Khenpo Ngawang Palzang, also known as Khenpo Ngakchung or Khenpo Ngaga, was one of the great masters in the late nineteenth and the first half of the twentieth centuries. He was an extremely influential teacher who taught some of the great lamas of the next generation, including Kyabje Chatral Rinpoche. Khenpo Ngaga was considered a living emanation of Vimalamitra and Longchenpa.
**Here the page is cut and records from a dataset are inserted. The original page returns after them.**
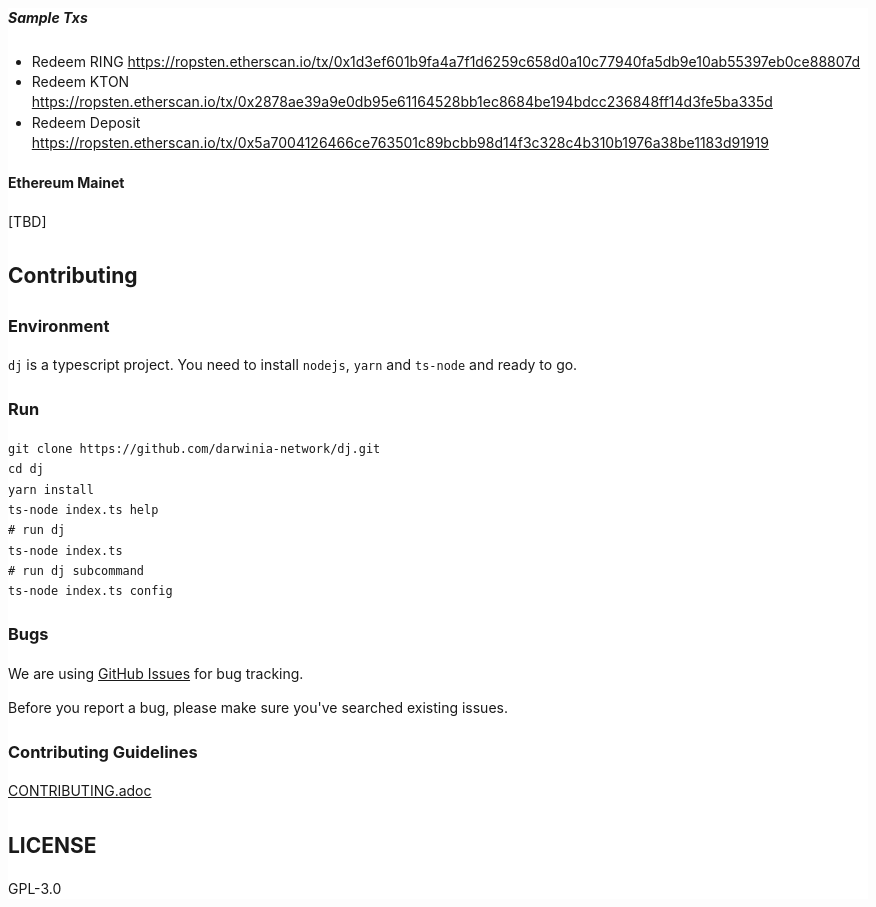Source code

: ##### Sample Txs
- Redeem RING
https://ropsten.etherscan.io/tx/0x1d3ef601b9fa4a7f1d6259c658d0a10c77940fa5db9e10ab55397eb0ce88807d
- Redeem KTON
https://ropsten.etherscan.io/tx/0x2878ae39a9e0db95e61164528bb1ec8684be194bdcc236848ff14d3fe5ba335d
- Redeem Deposit
https://ropsten.etherscan.io/tx/0x5a7004126466ce763501c89bcbb98d14f3c328c4b310b1976a38be1183d91919

#### Ethereum Mainet

[TBD]

## Contributing

### Environment

`dj` is a typescript project. You need to install `nodejs`, `yarn` and `ts-node` and ready to go.

### Run

```shell
git clone https://github.com/darwinia-network/dj.git
cd dj
yarn install
ts-node index.ts help
# run dj
ts-node index.ts
# run dj subcommand
ts-node index.ts config
```

### Bugs

We are using [GitHub Issues](https://github.com/darwinia-network/dj/issues) for bug tracking.

Before you report a bug, please make sure you've searched existing issues.

### Contributing Guidelines

[CONTRIBUTING.adoc](https://github.com/darwinia-network/dj/blob/master/CONTRIBUTING.adoc)

## LICENSE

GPL-3.0

[github]: https://github.com/darwinia-network/dj
[workflow-badge]: https://github.com/darwinia-network/darwinia.js/workflows/nodejs/badge.svg
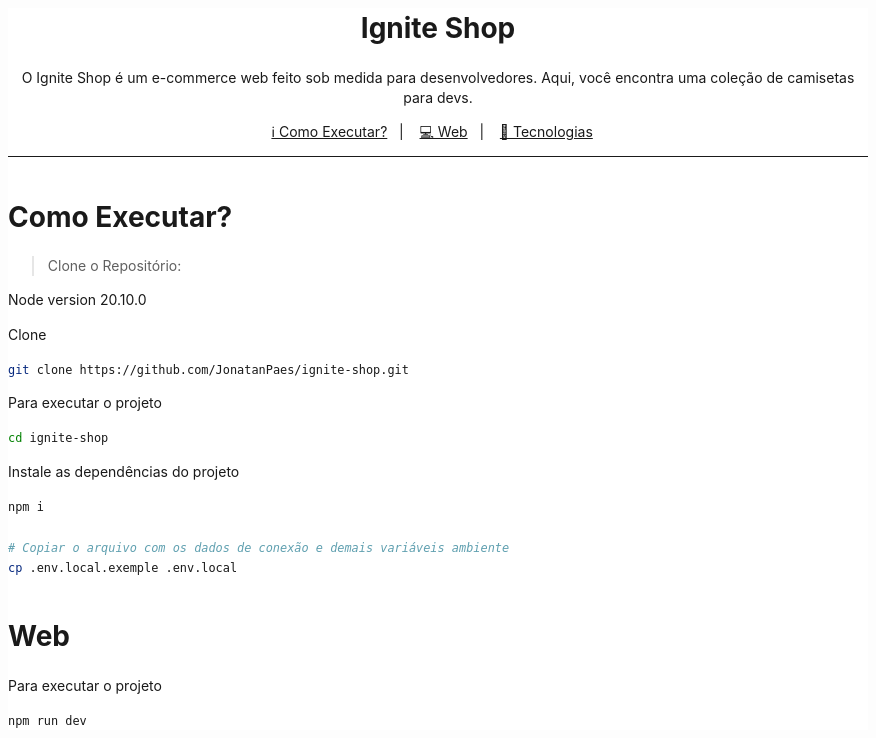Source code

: <h1 align="center">
  Ignite Shop
</h1>

<p align="center">
 O Ignite Shop é um e-commerce web feito sob medida para desenvolvedores. Aqui, você encontra uma coleção de camisetas para devs.

<p align="center">
  <a href="#como-executar">ℹ️ Como Executar?</a>&nbsp;&nbsp;&nbsp;|&nbsp;&nbsp;&nbsp;
  <a href="#web">💻 Web</a>&nbsp;&nbsp;&nbsp;|&nbsp;&nbsp;&nbsp;
  <a href="#tecnologias">🚀 Tecnologias</a>&nbsp;&nbsp;&nbsp;
</p>

---

# Como Executar?

> Clone o Repositório:

Node version 20.10.0

Clone

```bash
git clone https://github.com/JonatanPaes/ignite-shop.git
```

Para executar o projeto

```bash
cd ignite-shop
```

Instale as dependências do projeto

```bash
npm i

# Copiar o arquivo com os dados de conexão e demais variáveis ambiente
cp .env.local.exemple .env.local
```


# Web
Para executar o projeto

```sh
npm run dev
```

<p align="center">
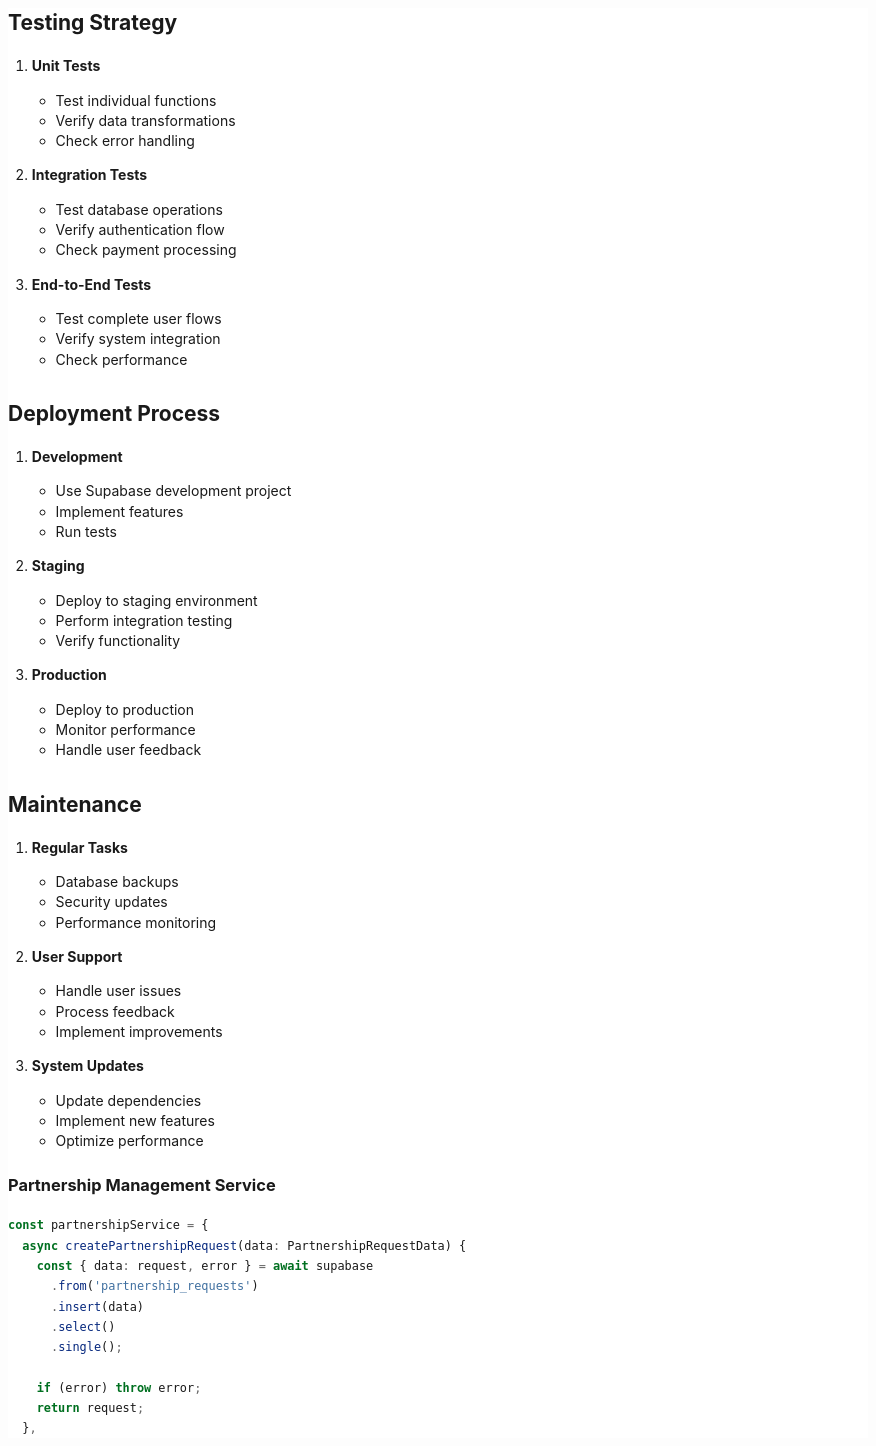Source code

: ## Testing Strategy

1. **Unit Tests**
   - Test individual functions
   - Verify data transformations
   - Check error handling

2. **Integration Tests**
   - Test database operations
   - Verify authentication flow
   - Check payment processing

3. **End-to-End Tests**
   - Test complete user flows
   - Verify system integration
   - Check performance

## Deployment Process

1. **Development**
   - Use Supabase development project
   - Implement features
   - Run tests

2. **Staging**
   - Deploy to staging environment
   - Perform integration testing
   - Verify functionality

3. **Production**
   - Deploy to production
   - Monitor performance
   - Handle user feedback

## Maintenance

1. **Regular Tasks**
   - Database backups
   - Security updates
   - Performance monitoring

2. **User Support**
   - Handle user issues
   - Process feedback
   - Implement improvements

3. **System Updates**
   - Update dependencies
   - Implement new features
   - Optimize performance

### Partnership Management Service
```typescript
const partnershipService = {
  async createPartnershipRequest(data: PartnershipRequestData) {
    const { data: request, error } = await supabase
      .from('partnership_requests')
      .insert(data)
      .select()
      .single();

    if (error) throw error;
    return request;
  },

```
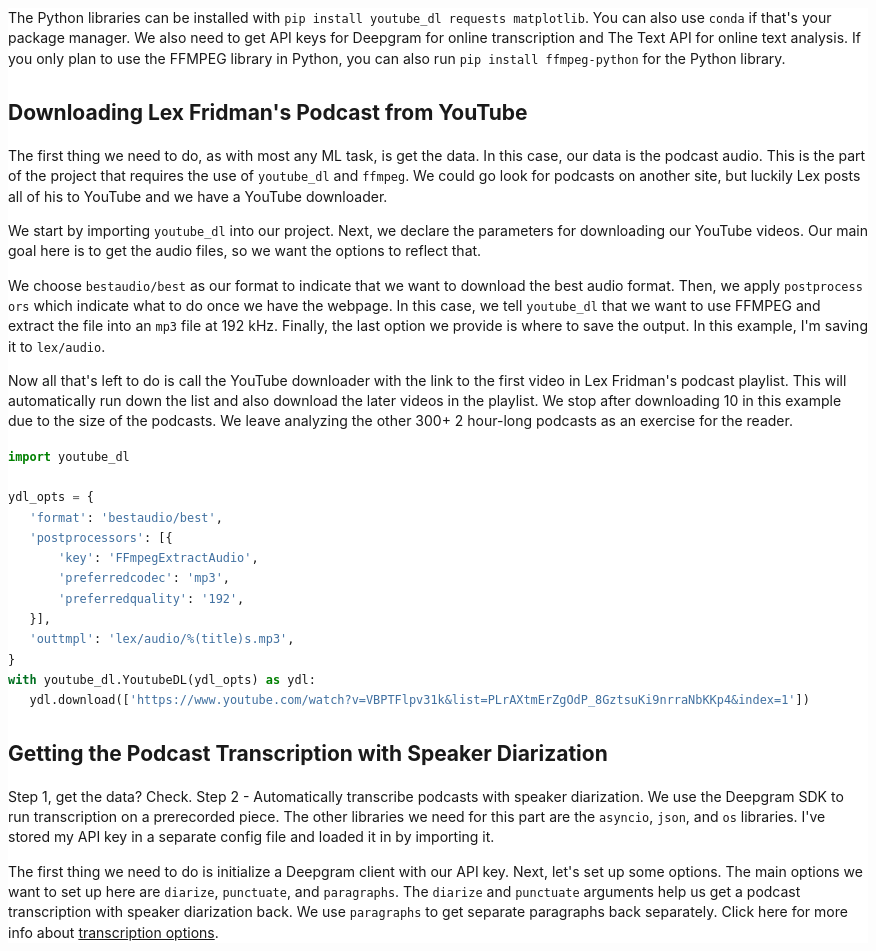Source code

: The Python libraries can be installed with `pip install youtube_dl requests matplotlib`. You can also use `conda` if that's your package manager. We also need to get API keys for Deepgram for online transcription and The Text API for online text analysis. If you only plan to use the FFMPEG library in Python, you can also run `pip install ffmpeg-python` for the Python library.

## Downloading Lex Fridman's Podcast from YouTube

The first thing we need to do, as with most any ML task, is get the data. In this case, our data is the podcast audio. This is the part of the project that requires the use of `youtube_dl` and `ffmpeg`. We could go look for podcasts on another site, but luckily Lex posts all of his to YouTube and we have a YouTube downloader.

We start by importing `youtube_dl` into our project. Next, we declare the parameters for downloading our YouTube videos. Our main goal here is to get the audio files, so we want the options to reflect that.

We choose `bestaudio/best` as our format to indicate that we want to download the best audio format. Then, we apply `postprocessors` which indicate what to do once we have the webpage. In this case, we tell `youtube_dl` that we want to use FFMPEG and extract the file into an `mp3` file at 192 kHz. Finally, the last option we provide is where to save the output. In this example, I'm saving it to `lex/audio`.

Now all that's left to do is call the YouTube downloader with the link to the first video in Lex Fridman's podcast playlist. This will automatically run down the list and also download the later videos in the playlist. We stop after downloading 10 in this example due to the size of the podcasts. We leave analyzing the other 300+ 2 hour-long podcasts as an exercise for the reader.

```python
import youtube_dl
 
ydl_opts = {
   'format': 'bestaudio/best',
   'postprocessors': [{
       'key': 'FFmpegExtractAudio',
       'preferredcodec': 'mp3',
       'preferredquality': '192',
   }],
   'outtmpl': 'lex/audio/%(title)s.mp3',
}
with youtube_dl.YoutubeDL(ydl_opts) as ydl:
   ydl.download(['https://www.youtube.com/watch?v=VBPTFlpv31k&list=PLrAXtmErZgOdP_8GztsuKi9nrraNbKKp4&index=1'])
```

## Getting the Podcast Transcription with Speaker Diarization

Step 1, get the data? Check. Step 2 - Automatically transcribe podcasts with speaker diarization. We use the Deepgram SDK to run transcription on a prerecorded piece. The other libraries we need for this part are the `asyncio`, `json`, and `os` libraries. I've stored my API key in a separate config file and loaded it in by importing it.

The first thing we need to do is initialize a Deepgram client with our API key. Next, let's set up some options. The main options we want to set up here are `diarize`, `punctuate`, and `paragraphs`. The `diarize` and `punctuate` arguments help us get a podcast transcription with speaker diarization back. We use `paragraphs` to get separate paragraphs back separately. Click here for more info about [transcription options](https://developers.deepgram.com/documentation/features/).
In this autobiography, Khenpo Ngaga tells his life story through memories and reflections in a way that presents the entire Buddhist path, including the renunciation of worldly pursuits, finding and attending to a qualified teacher, engaging in mind training, practicing the preliminaries, studying the sutras and tantras, engaging in the generation and completion stages, and Dzogchen. Throughout he shares stories, visionary experiences, and advice that serve as a model for the reader on the path to emulate. The great Tibetologist Gene Smith considered this autobiography so important that he devoted the first chapter of his seminal study Among Tibetan Texts to it, writing that Khenpo Ngaga’s autobiography is significant as “a treasury of authentic instruction on the essentials of Buddhism and Rdzogs chen meditation.”
Khenpo Ngawang Palzang (1879–1941) was a major teacher and abbot in the Nyingma Lineage of Buddhism in Tibet. He studied for years with a close disciple of Patrul Rinpoche, from whom he received direct instructions on how to study and practice with The Words of My Perfect Teacher.